Why to avoid secrets and mendacity

by | Apr 20, 2011 | Blog | 2 comments

“There are no secrets anymore. Everything will come out,” said Henry Kraemer, Clinical Professor of Management & Strategy of the Kellogg School of Management speaking recently to a Bay Area group of Northwestern University alumni.

Secrets belong in corporate museums along with typewriters, carbon paper, and liquid paper. (Privacy is another matter.)

Trying to keep secrets is a waste of time and energy. Even worse, is thinking you—or the leaders you work with—can get away with a fib embedded in your secret or personal message.

Like Big Daddy in Cat on a Hot Tin Roof, I’ve noticed the “powerful and obnoxious odor of mendacity” in my world recently.

First was the neighbor who confided that she needed a fence for a dog that doesn’t exist. Several weeks later her contractor told me that he had just installed a big picture window in her bathroom that looks out at our house. So the fence is for privacy.…..

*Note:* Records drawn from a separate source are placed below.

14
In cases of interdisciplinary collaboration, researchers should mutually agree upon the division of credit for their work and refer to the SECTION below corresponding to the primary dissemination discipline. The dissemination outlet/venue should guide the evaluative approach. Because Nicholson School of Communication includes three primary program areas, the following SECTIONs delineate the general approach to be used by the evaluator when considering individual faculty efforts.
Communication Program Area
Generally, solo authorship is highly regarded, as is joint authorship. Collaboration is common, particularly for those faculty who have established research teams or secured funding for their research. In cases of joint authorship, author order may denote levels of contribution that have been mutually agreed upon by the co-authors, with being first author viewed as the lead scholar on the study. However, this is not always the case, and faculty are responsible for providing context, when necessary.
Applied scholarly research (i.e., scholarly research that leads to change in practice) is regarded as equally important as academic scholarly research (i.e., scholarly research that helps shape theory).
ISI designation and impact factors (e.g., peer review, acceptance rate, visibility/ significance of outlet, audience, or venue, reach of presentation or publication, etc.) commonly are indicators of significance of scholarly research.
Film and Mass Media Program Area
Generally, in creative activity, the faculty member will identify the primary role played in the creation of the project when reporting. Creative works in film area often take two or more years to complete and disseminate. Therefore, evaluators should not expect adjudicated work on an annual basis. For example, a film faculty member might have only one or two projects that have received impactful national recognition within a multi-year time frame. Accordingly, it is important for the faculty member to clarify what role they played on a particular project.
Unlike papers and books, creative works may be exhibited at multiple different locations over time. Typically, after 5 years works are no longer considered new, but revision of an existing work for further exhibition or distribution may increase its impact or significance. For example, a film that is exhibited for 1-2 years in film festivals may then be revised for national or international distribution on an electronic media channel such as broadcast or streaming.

Second were the Tea Party members who said they were only concerned with extraordinary federal expenses, not social issues. Yet word got out while we were in Washington, D.C. for Planned Parenthood’s annual membership meeting that the representatives were protesting federal funding to deliver basic health care services for women, men, and children that Planned Parenthood has received since the Nixon administration ….

Third, there were the job candidates and me who compared notes and quickly realized we all had heard different stories about the filling of the same job.

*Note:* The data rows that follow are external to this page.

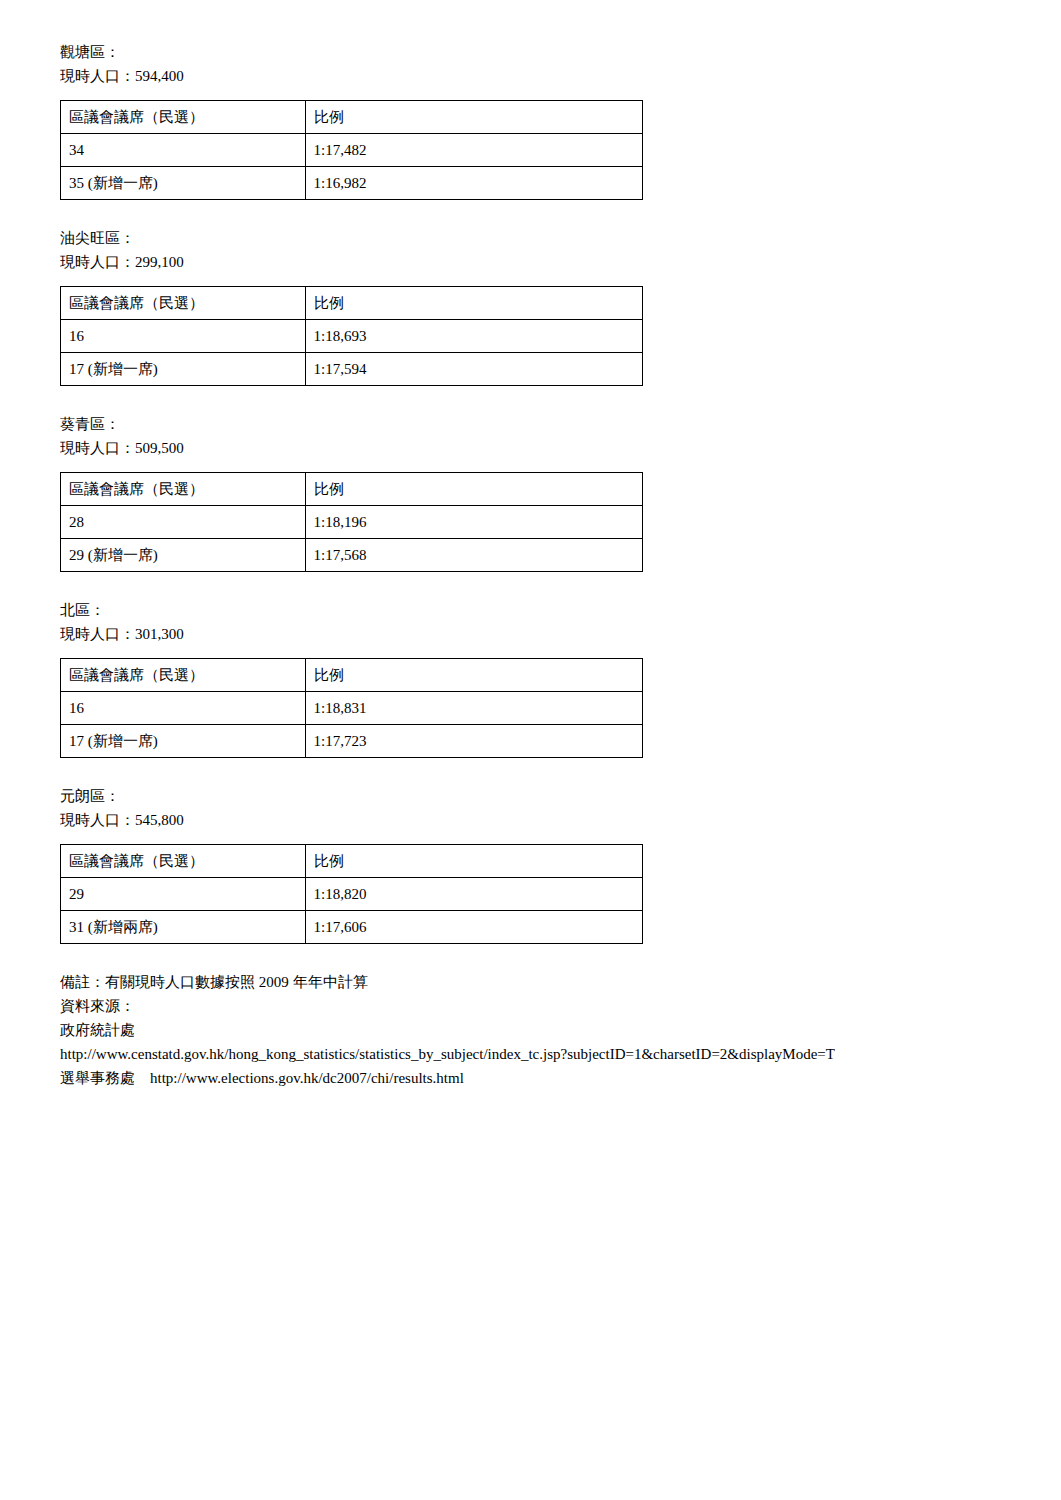觀塘區：
現時人口：594,400
| 區議會議席（民選） | 比例 |
| --- | --- |
| 34 | 1:17,482 |
| 35 (新增一席) | 1:16,982 |
油尖旺區：
現時人口：299,100
| 區議會議席（民選） | 比例 |
| --- | --- |
| 16 | 1:18,693 |
| 17 (新增一席) | 1:17,594 |
葵青區：
現時人口：509,500
| 區議會議席（民選） | 比例 |
| --- | --- |
| 28 | 1:18,196 |
| 29 (新增一席) | 1:17,568 |
北區：
現時人口：301,300
| 區議會議席（民選） | 比例 |
| --- | --- |
| 16 | 1:18,831 |
| 17 (新增一席) | 1:17,723 |
元朗區：
現時人口：545,800
| 區議會議席（民選） | 比例 |
| --- | --- |
| 29 | 1:18,820 |
| 31 (新增兩席) | 1:17,606 |
備註：有關現時人口數據按照 2009 年年中計算
資料來源：
政府統計處
http://www.censtatd.gov.hk/hong_kong_statistics/statistics_by_subject/index_tc.jsp?subjectID=1&charsetID=2&displayMode=T
選舉事務處 http://www.elections.gov.hk/dc2007/chi/results.html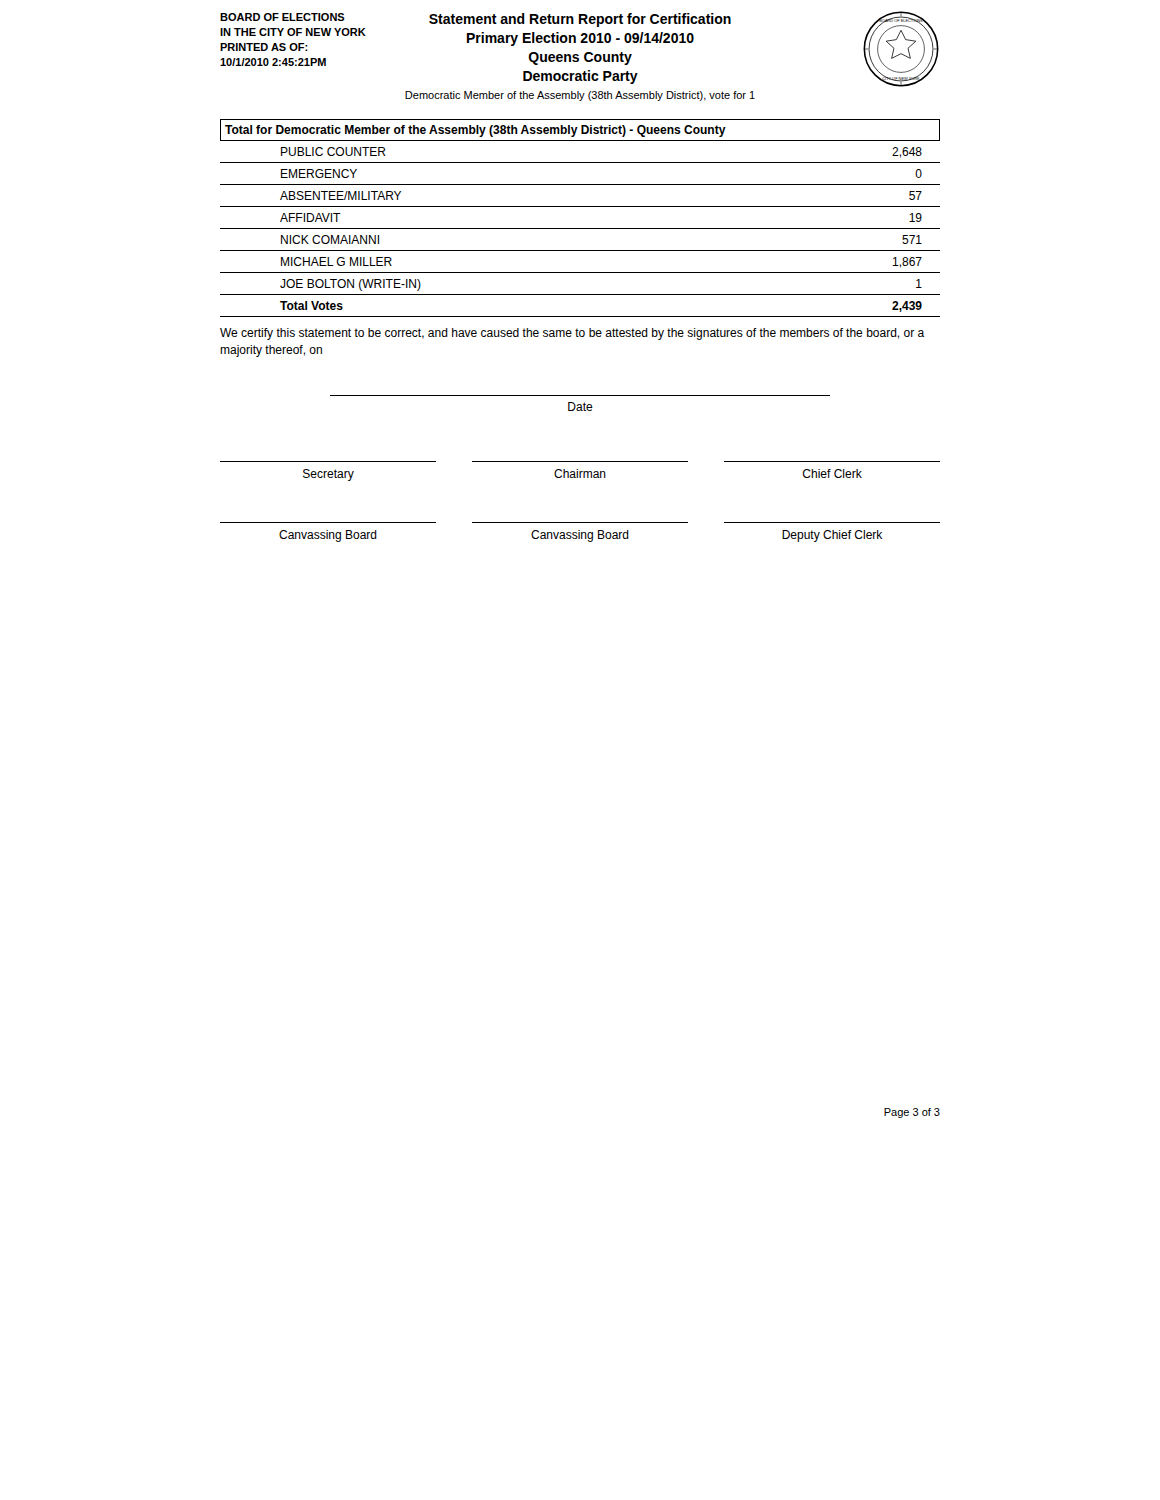BOARD OF ELECTIONS
IN THE CITY OF NEW YORK
PRINTED AS OF:
10/1/2010 2:45:21PM
Statement and Return Report for Certification
Primary Election 2010 - 09/14/2010
Queens County
Democratic Party
Democratic Member of the Assembly (38th Assembly District), vote for 1
BOARD OF ELECTIONS CITY OF NEW YORK
Total for Democratic Member of the Assembly (38th Assembly District) - Queens County
| PUBLIC COUNTER | 2,648 |
| EMERGENCY | 0 |
| ABSENTEE/MILITARY | 57 |
| AFFIDAVIT | 19 |
| NICK COMAIANNI | 571 |
| MICHAEL G MILLER | 1,867 |
| JOE BOLTON (WRITE-IN) | 1 |
| Total Votes | 2,439 |
We certify this statement to be correct, and have caused the same to be attested by the signatures of the members of the board, or a majority thereof, on
Date
Secretary
Chairman
Chief Clerk
Canvassing Board
Canvassing Board
Deputy Chief Clerk
Page 3 of 3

Mendacity not only stinks, but it also hurts your brand, your credibility, and your reputation.

Professor Kraemer, the former CEO and chairman of Baxter, doesn’t cite truthfulness or integrity as one of his four values in his new book From Values to Action: The Four Principles of Values-Based Leadership, but they should be part of one’s self reflection. (His four values are self-reflection, balance, true self-confidence, and genuine humility.)

So the next time you—or a leader you support—are inclined to tell something off the record, on the Q.T., and very hush hush (a la the movie L.A. Confidential),  stop and think:

  • Is this accurate?
  • Is this credible?
  • Is this defendable?

If the answer is “yes” on any one of these, you’re running a risk that may not be worth taking. You’re especially vulnerable if you’re trying to influence individuals to adopt an organizational change. Secrecy and any mendacity can destroy trust.

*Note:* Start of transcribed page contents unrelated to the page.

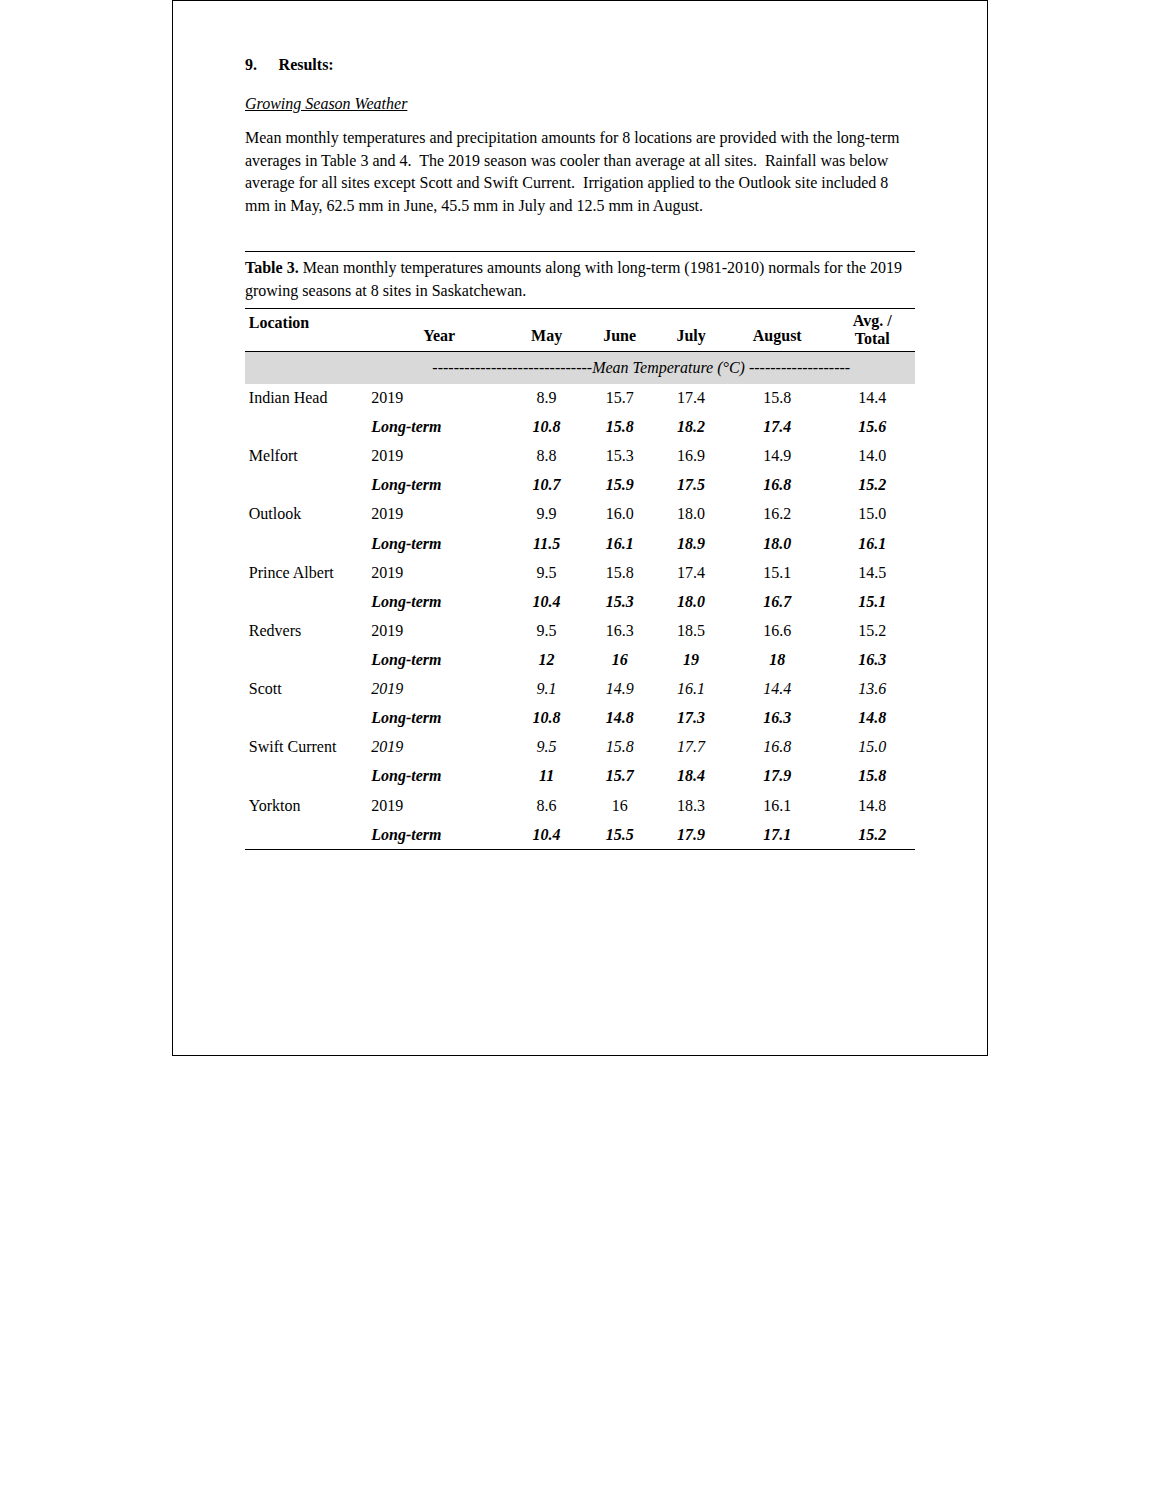9. Results:
Growing Season Weather
Mean monthly temperatures and precipitation amounts for 8 locations are provided with the long-term averages in Table 3 and 4. The 2019 season was cooler than average at all sites. Rainfall was below average for all sites except Scott and Swift Current. Irrigation applied to the Outlook site included 8 mm in May, 62.5 mm in June, 45.5 mm in July and 12.5 mm in August.
Table 3. Mean monthly temperatures amounts along with long-term (1981-2010) normals for the 2019 growing seasons at 8 sites in Saskatchewan.
| Location | Year | May | June | July | August | Avg. / Total |
| --- | --- | --- | --- | --- | --- | --- |
| | ------------------------------ Mean Temperature (°C) ------------------- |
| Indian Head | 2019 | 8.9 | 15.7 | 17.4 | 15.8 | 14.4 |
| | Long-term | 10.8 | 15.8 | 18.2 | 17.4 | 15.6 |
| Melfort | 2019 | 8.8 | 15.3 | 16.9 | 14.9 | 14.0 |
| | Long-term | 10.7 | 15.9 | 17.5 | 16.8 | 15.2 |
| Outlook | 2019 | 9.9 | 16.0 | 18.0 | 16.2 | 15.0 |
| | Long-term | 11.5 | 16.1 | 18.9 | 18.0 | 16.1 |
| Prince Albert | 2019 | 9.5 | 15.8 | 17.4 | 15.1 | 14.5 |
| | Long-term | 10.4 | 15.3 | 18.0 | 16.7 | 15.1 |
| Redvers | 2019 | 9.5 | 16.3 | 18.5 | 16.6 | 15.2 |
| | Long-term | 12 | 16 | 19 | 18 | 16.3 |
| Scott | 2019 | 9.1 | 14.9 | 16.1 | 14.4 | 13.6 |
| | Long-term | 10.8 | 14.8 | 17.3 | 16.3 | 14.8 |
| Swift Current | 2019 | 9.5 | 15.8 | 17.7 | 16.8 | 15.0 |
| | Long-term | 11 | 15.7 | 18.4 | 17.9 | 15.8 |
| Yorkton | 2019 | 8.6 | 16 | 18.3 | 16.1 | 14.8 |
| | Long-term | 10.4 | 15.5 | 17.9 | 17.1 | 15.2 |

So how well are you avoiding swamps these days?

2 Comments

  1. Jeff Toister

    Nice post and very on point. Unfortunately, “mendacity” is a term that applies to a lot of current events. And, it’s also the reason I stopped using the BCC function for email years ago.

  2. Liz Guthridge

    Thanks, Jeff! I agree with you about the BCC, blind carbon copy. (Talk about an outdated name, but that may be a different story!) At any rate, I now use that function only when I’m on my Blackberry and want to make sure I have a record of my reply.